En marge du documentaire « Toutes mes sœurs », présenté mardi 19 mai à Périgueux, Bernard Hourcade animera une conférence sur la guerre en Iran, « subie par les Iraniens et qui bloque toute protestation politique ».
Une ciné-conférence d'actualité
« Guerre en Iran, que peut-on comprendre ? » C’est le thème, on ne peut plus d’actualité, de la ciné-conférence organisée par le festival Ôrizons avec l’association d’art et d’essai Ciné Cinéma, mardi 19 mai à 19 h 45, au CGR de Périgueux. Elle intervient avant la projection, en avant-première, du documentaire « Toutes mes sœurs » de Massoud Bakshi, diffusé à 21 heures. Le réalisateur a suivi, de 2007 à 2025, au sein d’une famille aimante, la vie de trois sœurs à Téhéran, de leur prime enfance à leur quotidien de jeunes femmes en quête de liberté.
Un pays de paradoxes
Pour éclairer le public sur la situation de ce pays à l’identité forte, le festival a choisi Bernard Hourcade, spécialiste de l’Iran, directeur de recherche honoraire au Centre national de la recherche scientifique (CNRS) et auteur de nombreuses études cartographiques et livres dont « Iran, paradoxes d’une nation » (2021). Son credo : livrer une « analyse critique et nuancée », au-delà de la question militaire, « pour essayer de voir l’Iran vu par les Iraniens ».

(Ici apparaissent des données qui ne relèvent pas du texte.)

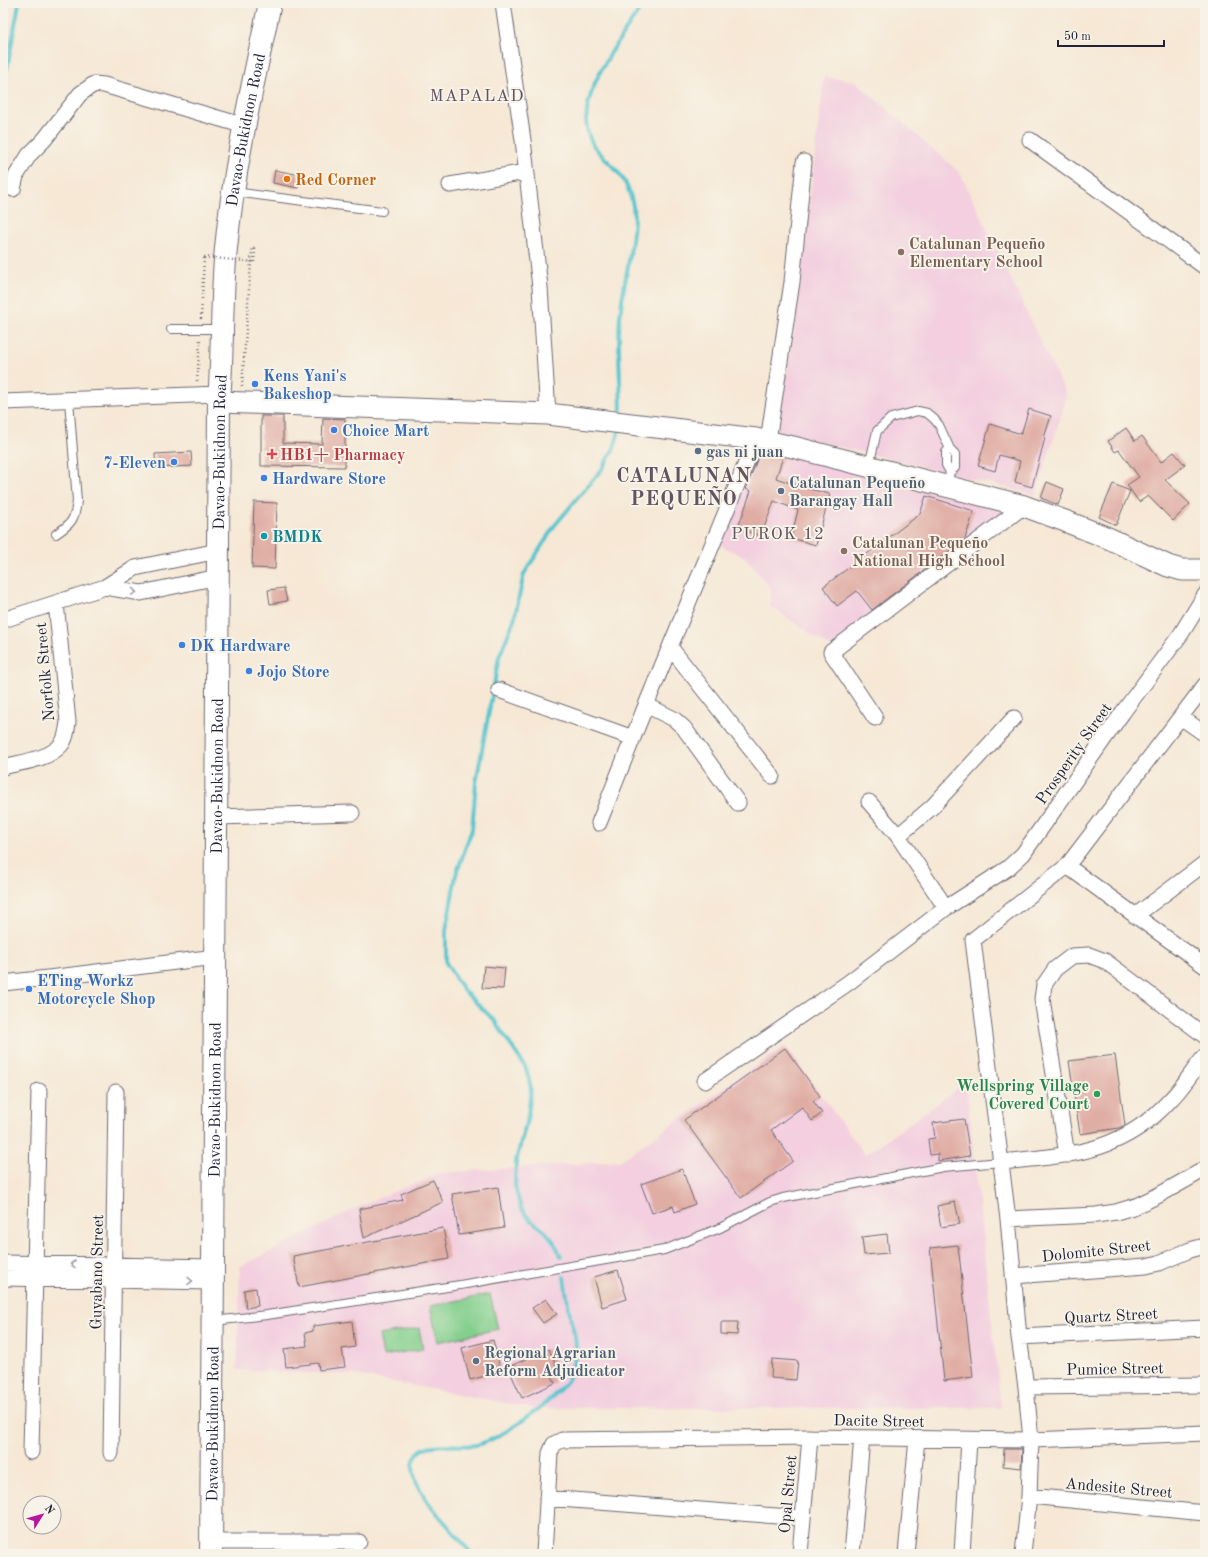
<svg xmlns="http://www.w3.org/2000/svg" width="1208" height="1557" font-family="'Old Standard TT',serif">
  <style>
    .built { fill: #f3cfdf }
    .grass { fill: #83cf8d; stroke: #527864 }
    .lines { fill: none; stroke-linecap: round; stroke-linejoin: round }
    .stream { stroke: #58c5ce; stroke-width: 4 }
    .building { fill: #e0ada4 }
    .lane-casing { stroke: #6c6771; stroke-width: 10 }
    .street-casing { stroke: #6c6771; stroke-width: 17 }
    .secondary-casing { stroke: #6c6771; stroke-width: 23 }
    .highway-casing { stroke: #6c6771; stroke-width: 24 }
    .path { stroke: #6c6771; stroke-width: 2.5; stroke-dasharray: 1 3; stroke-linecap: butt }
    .lane { stroke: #fff; stroke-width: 8 }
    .street { stroke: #fff; stroke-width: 15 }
    .secondary { stroke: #fff; stroke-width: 21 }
    .highway { stroke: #fff; stroke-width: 22 }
    .path-bridge { stroke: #6c6771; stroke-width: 2.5; stroke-dasharray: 1 3; stroke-linecap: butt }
    .oneway { stroke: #9c9ca7 }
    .food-dot { fill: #e8710a; stroke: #f7f3e8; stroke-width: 1.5 }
    .education-dot { fill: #8d6e63; stroke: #f7f3e8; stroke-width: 1.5 }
    .shop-dot { fill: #3f7fe0; stroke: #f7f3e8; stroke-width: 1.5 }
    .service-dot { fill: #5c6f8a; stroke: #f7f3e8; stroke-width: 1.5 }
    .health-dot { fill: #e0444e; stroke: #f7f3e8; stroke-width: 1.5 }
    .culture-dot { fill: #0f9aa8; stroke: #f7f3e8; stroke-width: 1.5 }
    .leisure-dot { fill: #2e9e5b; stroke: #f7f3e8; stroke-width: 1.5 }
    .labels { text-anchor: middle; stroke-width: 4; stroke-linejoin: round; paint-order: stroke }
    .street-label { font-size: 16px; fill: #22223b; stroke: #f7f3e8 }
    .food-label { font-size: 16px; font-weight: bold; fill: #c56008; stroke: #f7f3e8; text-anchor: start }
    .education-label { font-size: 16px; font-weight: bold; fill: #785e54; stroke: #f7f3e8; text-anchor: start }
    .shop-label { font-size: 16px; font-weight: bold; fill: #366cbe; stroke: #f7f3e8; text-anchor: start }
    .service-label { font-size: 16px; font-weight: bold; fill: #4e5e75; stroke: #f7f3e8; text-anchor: start }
    .health-label { font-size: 16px; font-weight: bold; fill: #be3a42; stroke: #f7f3e8; text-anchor: start }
    .culture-label { font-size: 16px; font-weight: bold; fill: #0d838f; stroke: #f7f3e8; text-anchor: start }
    .leisure-label { font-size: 16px; font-weight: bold; fill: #27864d; stroke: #f7f3e8; text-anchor: end }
    .neighbourhood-label { font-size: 17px; letter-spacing: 1px; fill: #645360; stroke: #f7f3e8 }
    .district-label { font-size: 20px; font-weight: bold; letter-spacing: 1px; fill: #645360; stroke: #f7f3e8 }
  </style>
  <rect width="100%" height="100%" fill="#f7f3e8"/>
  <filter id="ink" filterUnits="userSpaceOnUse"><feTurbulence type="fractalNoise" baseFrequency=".025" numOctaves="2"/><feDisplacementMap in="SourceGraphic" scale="8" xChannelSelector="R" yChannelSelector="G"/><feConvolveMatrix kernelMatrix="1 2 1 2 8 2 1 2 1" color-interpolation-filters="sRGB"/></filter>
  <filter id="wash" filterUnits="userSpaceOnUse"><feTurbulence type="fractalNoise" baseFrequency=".012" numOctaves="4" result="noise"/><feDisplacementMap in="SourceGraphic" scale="16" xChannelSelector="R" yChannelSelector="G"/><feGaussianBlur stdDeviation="0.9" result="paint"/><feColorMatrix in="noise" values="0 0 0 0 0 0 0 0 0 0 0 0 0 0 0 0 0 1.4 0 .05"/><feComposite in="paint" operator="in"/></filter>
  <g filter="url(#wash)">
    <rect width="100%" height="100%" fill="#f6e8d5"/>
    <path class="built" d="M824 77 855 81 960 173 1067 396 1036 495 776 431 794 332Z
      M760 446 1008 512 830 647 770 606 771 589 745 557 720 546Z
      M785 1045 865 1155 966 1083 1001 1408H531L356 1375 237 1370 240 1267 358 1207 439 1173 620 1161Z"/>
    <path class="grass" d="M490 1294 498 1329 438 1342 430 1306Z
      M419 1328 423 1349 383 1356 379 1335Z"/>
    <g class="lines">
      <path class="stream" d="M3 76 7 69 19 3
        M621 414C621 382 617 349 620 317 623 284 633 251 634 218 634 204 629 187 621 176 613 165 602 157 594 146 566 105 622 37 644 3
        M561 1256 554 1242 545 1231 530 1220 521 1208 515 1186 516 1161 528 1116 531 1088 526 1068 494 1020 463 990 446 963V930L456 875 472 829 476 783 499 657 514 620 524 574 555 525 602 469 614 448 619 431
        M471 1554C455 1529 411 1495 413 1464 414 1456 419 1450 425 1448 441 1442 460 1448 476 1445 502 1439 551 1402 567 1381 572 1374 576 1354 576 1346 576 1338 573 1329 571 1322 569 1307 566 1292 564 1277"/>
    </g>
    <g id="blocks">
      <path class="building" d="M275 170 300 175 298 188 273 183Z
        M1029 409 1051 416 1044 438H1045L1032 487 1015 482 1020 461 999 455 995 471 978 466 990 424 1021 434Z
        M261 416H283V443L322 444 323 418 345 419V467L261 466Z
        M1126 428 1135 441 1142 436 1161 462 1174 452 1185 465 1165 480 1190 504 1173 521 1148 496 1139 502 1127 485 1139 477 1119 450 1115 452 1108 441Z
        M191 452 192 466 156 468 155 454Z
        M760 452 783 457 776 478 804 488 830 494 816 545 791 538 798 510 774 501 761 536 738 528 751 491 746 489Z
        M1047 482 1064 489 1058 505 1041 498Z
        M1113 484 1130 491 1116 525 1099 517Z
        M926 496 974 511 965 539 872 610 857 591 837 606 823 587 920 514Z
        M254 502 277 503 275 569 252 568Z
        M284 588 287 601 270 604 268 590Z
        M484 966 505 968 503 989 482 988Z
        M785 1048 820 1096 813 1101 822 1113 812 1121 802 1107 771 1130 793 1161 741 1198 684 1120Z
        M1115 1055 1125 1125 1119 1128 1080 1134 1069 1061Z
        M964 1119 970 1156 938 1161V1154L930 1155 928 1139 935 1138 933 1123Z
        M682 1169 695 1204 675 1212 673 1206 652 1213 641 1184Z
        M433 1180 443 1202 364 1238 359 1209 403 1200 401 1194Z
        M498 1187 504 1228 459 1235 452 1194Z
        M955 1202 960 1224 941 1227 937 1206Z
        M443 1228 449 1259 299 1287 293 1256Z
        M887 1234 889 1253 864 1255 862 1237Z
        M958 1245 973 1377 944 1381 930 1248Z
        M618 1270 627 1299 602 1307 594 1277Z
        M256 1288 258 1306 246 1308 244 1290Z
        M546 1299 557 1314 543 1323 532 1308Z
        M352 1321 355 1347 342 1349 345 1367 319 1370 318 1363 286 1367 284 1349 307 1346 305 1333 313 1331V1326Z
        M721 1322H738L737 1335 721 1334Z
        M493 1340 501 1372 470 1380 462 1348Z
        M549 1349 557 1368 550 1371 555 1383 522 1398 508 1367Z
        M772 1359 798 1361 796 1380 771 1378Z
        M1004 1449H1022L1021 1468 1003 1466Z"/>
    </g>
  </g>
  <g filter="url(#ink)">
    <use href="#blocks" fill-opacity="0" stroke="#6c6771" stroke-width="1"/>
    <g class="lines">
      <g class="lane-casing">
        <path id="lane" d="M234 192 382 211
          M171 329H222
          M869 466 877 431 891 418 918 411 927 413 934 419 939 425 950 449 955 454V468L950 472
          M949 477 950 472 946 465V452L950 449
          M56 534C71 524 75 520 77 501L69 400
          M213 1321 267 1315 460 1285 664 1250 720 1228 770 1202 783 1198 943 1167 1001 1162"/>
      </g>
      <g class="street-casing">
        <path id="street" d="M503 3 523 140 540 287 548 414
          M1030 140 1205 267
          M450 185 526 172
          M13 189 16 176 29 155 44 140 80 94 94 84 104 85 245 126
          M3 402 220 394
          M768 441 792 282 804 162
          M105 587 141 593 218 577
          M3 620 105 587 135 568 218 551
          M670 647 772 776
          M499 690 633 738
          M646 705 674 719 684 728 738 803
          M875 718 831 652 1024 506
          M1182 718 1205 734
          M3 767C21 762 48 760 61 745 66 739 67 730 68 722L56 603
          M869 802 898 836 946 908
          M216 817 352 813
          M599 823 646 705 756 439
          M898 836 932 807 1014 718
          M1067 866 1205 966
          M1135 916 1205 863
          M3 983 57 977 215 957
          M705 1081 848 983 946 908 1008 868 1023 854 1123 712 1181 634 1205 595
          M1067 1155 1042 999 1044 985 1055 969 1072 956 1089 955 1105 961 1205 1036
          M1001 1162C1069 1155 1122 1154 1171 1099 1184 1086 1193 1070 1205 1056
          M1008 1219 1096 1215 1116 1212 1136 1206 1159 1195 1205 1169
          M3 1263 213 1267
          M1013 1276 1146 1266 1159 1263 1190 1250 1205 1246
          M3 1278 212 1282
          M1019 1337 1205 1328
          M1026 1387 1205 1385
          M31 1452 39 1091
          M111 1453 116 1092
          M1029 1496 1205 1513
          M547 1498 803 1518
          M211 1542H359
          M544 1554 550 1453 554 1444 562 1440 810 1437 1031 1440 1205 1433
          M800 1554 810 1437
          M852 1554 862 1438
          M906 1554 917 1439
          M962 1554 969 1440
          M1023 1554 1029 1496 1031 1440 1026 1387 1019 1337 1008 1219 973 940 1067 866 1205 685"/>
      </g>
      <g class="secondary-casing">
        <path id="secondary" d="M219 402 548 414 756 439 793 447 1024 506 1065 521 1108 538 1168 566 1182 570H1205"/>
      </g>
      <g class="highway-casing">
        <g id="highway">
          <path id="s1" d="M211 1554 219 402C223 351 221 299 226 248 234 165 253 84 270 3"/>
        </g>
      </g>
      <path class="path" d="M254 262 255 248
        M201 319 204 257
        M197 381 200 340
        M242 386 252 248H255"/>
      <use href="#lane" class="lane"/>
      <use href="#street" class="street"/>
      <use href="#secondary" class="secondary"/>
      <use href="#highway" class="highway"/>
      <path class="path-bridge" d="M204 257 254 262"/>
    </g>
    <defs><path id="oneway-chevron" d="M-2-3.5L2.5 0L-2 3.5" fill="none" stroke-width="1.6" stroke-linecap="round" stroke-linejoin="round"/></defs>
    <g class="oneway">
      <use href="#oneway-chevron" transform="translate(134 592) rotate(9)"/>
      <use href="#oneway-chevron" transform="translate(73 1264) rotate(-179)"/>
      <use href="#oneway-chevron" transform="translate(190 1281) rotate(1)"/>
    </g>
  </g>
  <circle class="food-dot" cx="287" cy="179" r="4"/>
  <g class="education-dot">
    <circle cx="901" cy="252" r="4"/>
    <circle cx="844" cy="551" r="4"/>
  </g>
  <g class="shop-dot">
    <circle cx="255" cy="384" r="4"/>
    <circle cx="334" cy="430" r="4"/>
    <circle cx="174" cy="462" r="4"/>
    <circle cx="264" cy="478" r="4"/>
    <circle cx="182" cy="645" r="4"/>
    <circle cx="249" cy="671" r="4"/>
    <circle cx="29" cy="989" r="4"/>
  </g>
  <g class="service-dot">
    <circle cx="698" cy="451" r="4"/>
    <circle cx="781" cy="491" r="4"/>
    <circle cx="476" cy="1361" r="4"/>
  </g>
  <path class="health-dot" d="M270 448h4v4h4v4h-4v4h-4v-4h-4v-4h4z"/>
  <circle class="culture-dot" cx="264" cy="536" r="4"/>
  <circle class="leisure-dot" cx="1097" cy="1094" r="4"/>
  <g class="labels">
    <g class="street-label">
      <text dy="6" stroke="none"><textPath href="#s1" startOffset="1426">Davao-Bukidnon Road</textPath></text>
      <text dy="6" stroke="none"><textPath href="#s1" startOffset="1102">Davao-Bukidnon Road</textPath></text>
      <text transform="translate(44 672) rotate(-95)" y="6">Norfolk Street</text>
      <text transform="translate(1073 753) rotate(-55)" y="6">Prosperity Street</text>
      <text dy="6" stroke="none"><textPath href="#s1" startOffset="778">Davao-Bukidnon Road</textPath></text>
      <text dy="6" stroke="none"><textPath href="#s1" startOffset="454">Davao-Bukidnon Road</textPath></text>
      <text transform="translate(1096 1250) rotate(-6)" y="6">Dolomite Street</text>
      <text transform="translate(96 1272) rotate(-89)" y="6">Guyabano Street</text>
      <text transform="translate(1111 1315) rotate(-3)" y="6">Quartz Street</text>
      <text transform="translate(1115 1368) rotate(-1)" y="6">Pumice Street</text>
      <text transform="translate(879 1420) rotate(1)" y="6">Dacite Street</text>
      <text dy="6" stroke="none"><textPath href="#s1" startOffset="130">Davao-Bukidnon Road</textPath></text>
      <text transform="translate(1119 1487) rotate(5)" y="6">Andesite Street</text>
      <text transform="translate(787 1494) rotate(-85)" y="6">Opal Street</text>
    </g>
    <g class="food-label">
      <text x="295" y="185">Red Corner</text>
    </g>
    <g class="education-label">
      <text x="909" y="249">Catalunan Pequeño<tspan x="909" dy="18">Elementary School</tspan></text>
      <text x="852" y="548">Catalunan Pequeño<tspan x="852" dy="18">National High School</tspan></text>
    </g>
    <g class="shop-label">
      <text x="263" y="381">Kens Yani's<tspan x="263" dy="18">Bakeshop</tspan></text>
      <text x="342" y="436">Choice Mart</text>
      <text x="166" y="468" text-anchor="end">7-Eleven</text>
      <text x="272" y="484">Hardware Store</text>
      <text x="190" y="651">DK Hardware</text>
      <text x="257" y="677">Jojo Store</text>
      <text x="37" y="986">ETing Workz<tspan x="37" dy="18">Motorcycle Shop</tspan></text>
    </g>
    <g class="service-label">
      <text x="706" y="457">gas ni juan</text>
      <text x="789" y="488">Catalunan Pequeño<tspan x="789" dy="18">Barangay Hall</tspan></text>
      <text x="484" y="1358">Regional Agrarian<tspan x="484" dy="18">Reform Adjudicator</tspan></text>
    </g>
    <g class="health-label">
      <text x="280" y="460">HB1+ Pharmacy</text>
    </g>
    <g class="culture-label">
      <text x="272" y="542">BMDK</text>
    </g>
    <g class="leisure-label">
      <text x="1089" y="1091">Wellspring Village<tspan x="1089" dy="18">Covered Court</tspan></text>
    </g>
    <g class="neighbourhood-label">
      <text x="477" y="101">MAPALAD</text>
      <text x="778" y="539">PUROK 12</text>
    </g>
    <g class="district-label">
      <text x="684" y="482">CATALUNAN<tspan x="684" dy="23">PEQUEÑO</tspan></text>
    </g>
  </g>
  <rect width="1208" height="1557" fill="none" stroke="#f7f3e8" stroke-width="16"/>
  <g transform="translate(42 1515) rotate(53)"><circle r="19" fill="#f7f3e8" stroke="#a29fa3"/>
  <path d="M0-3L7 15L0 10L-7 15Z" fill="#b5179e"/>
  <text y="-6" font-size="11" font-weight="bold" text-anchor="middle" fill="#22223b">N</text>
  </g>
  <path d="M1058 40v6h106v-6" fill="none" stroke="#22223b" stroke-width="2"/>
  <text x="1064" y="40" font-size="12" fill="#22223b" stroke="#f7f3e8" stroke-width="3" paint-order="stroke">50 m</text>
</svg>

L’ancien directeur de l’Institut français de recherche en Iran (1978-1993) prévient : « J’essaie de comprendre et de ne pas me limiter à dire que les mollahs et les gardiens de la révolution sont méchants. Ce n’est pas faux, mais ce n’est pas la question. La question est de savoir comment on s’en sort. Mon analyse est qu’en bombardant l’Iran, on obtiendra une dictature encore plus forte, même si le régime islamique est fragilisé. »
Dégâts colossaux
« L’Iran est une société qui subit la guerre », laquelle « bloque toute protestation politique », insiste Bernard Hourcade. Avec « des dégâts annexes colossaux » et une « économie ravagée » : centrales électriques, usines automobiles, aciéries, raffineries de pétrole bombardées, maisons détruites à Téhéran (8 000), avions partis en fumée (il n’en reste plus que 40). « Pour les Iraniens, même contestataires, pour l’instant le pire des dangers, ce n’est pas la République islamique, c’est Israël et les États-Unis qui bombardent et qui tuent », rappelle-t-il. Le peuple est « pris entre deux feux, les bombes et le système politique qui l’efface ».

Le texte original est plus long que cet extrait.